Antimicrobial Susceptibility Testing

Antimicrobial susceptibility testing (AST) was performed using the VITEK 2 Compact automated system (bioMérieux, France), and minimum inhibitory concentrations (MICs) were interpreted according to the Clinical and Laboratory Standards Institute (CLSI) guidelines (CLSI, 2023). The antimicrobial panel included routinely tested agents such as aminoglycosides, penicillins, vancomycin, and linezolid. Resistance phenotypes were determined to guide selection of representative isolates for genomic analysis.

Multilocus Sequence Typing (MLST)

MLST was carried out following the Enterococcus schemes available in the PubMLST database (https://pubmlst.org/data) using the MLST software package. Validated seven-locus schemes were applied for E. faecium (adk, atpA, ddl, gdh, gyd, pstS, and purK) and E. faecalis (aroE, gdh, gki, gyd, pstS, xpt, and yqiL). Allele assignment and sequence type (ST) designation were performed using custom Python scripts. Phylogenetic relationships were inferred from concatenated allele sequences. The distribution of STs was analyzed to identify dominant or high-risk clones and compared with previously reported global lineages.

AMR Gene and Virulence Gene Analysis

Fifty-nine representative isolates, selected based on their antimicrobial-resistance phenotypes, were subjected to WGS by Magigene Biotechnology (Guangdong, China). Genomic DNA was extracted using a standard phenol–chloroform method, and sequencing libraries were prepared according to the manufacturer’s protocols. Raw reads were quality-trimmed and assembled with SPAdes v3.15.5. Genome annotation was performed using Prokka v1.14.6.

Whole-Genome Sequencing and Assembly

Sequencing libraries were prepared using the Illumina DNA Prep kit and sequenced on an Illumina NovaSeq 6000 platform with 150-bp paired-end reads. Raw reads were quality-filtered using fastp (v0.23.2), removing adapters, and reads with Phred scores <20. Assemblies were generated using SPAdes (v3.15.5), and assembly quality was assessed by QUAST (v5.2.0). The average genome coverage depth was approximately 150×, with N50 values ranging from 29,159 to 1,485,635 bp.
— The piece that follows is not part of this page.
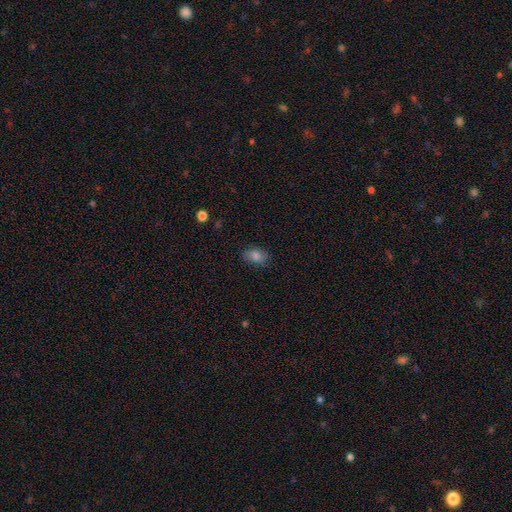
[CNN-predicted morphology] The model was most divided on "merging": none: 80%, minor disturbance: 15%, major disturbance: 3%, merger: 1%. More confident: smooth or featured — smooth (83%); how rounded — in between (82%).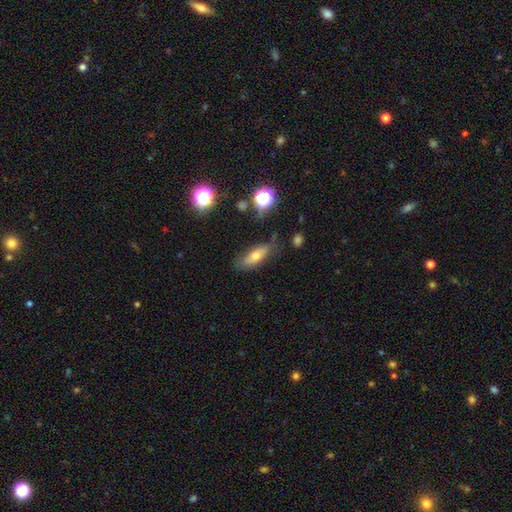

Antimicrobial-resistance and virulence factors were identified via local BLAST searches against the CARD and VFDB databases, respectively. AMR genes were identified using the Comprehensive Antibiotic Resistance Database (CARD, version 3.2.7) with a minimum identity threshold of 90% and coverage ≥70%. Virulence factors were detected by BLASTp against the Virulence Factor Database (VFDB, version 5.0) under the same criteria. Mobile genetic elements were filtered out by cross-referencing with IslandViewer 4 predictions. The resulting genomic features were summarized and visualized.

Phylogenetic Reconstruction

Two complete reference genomes per species were retrieved from the NCBI database. Single-copy core genes shared among reference and study isolates were identified using OrthoFinder v2.5.5. Core-gene alignments were generated with MAFFT v7 (G-INS-i algorithm), concatenated, and used to infer a maximum-likelihood phylogeny in IQ-TREE v2.2.2 with 1,000 bootstrap replicates. Lactobacillus casei (GenBank accession: GCA_000309565.2) served as the outgroup.¹² The distribution of resistance and virulence genes was mapped onto the phylogenetic tree, which was visualized in iTOL v6.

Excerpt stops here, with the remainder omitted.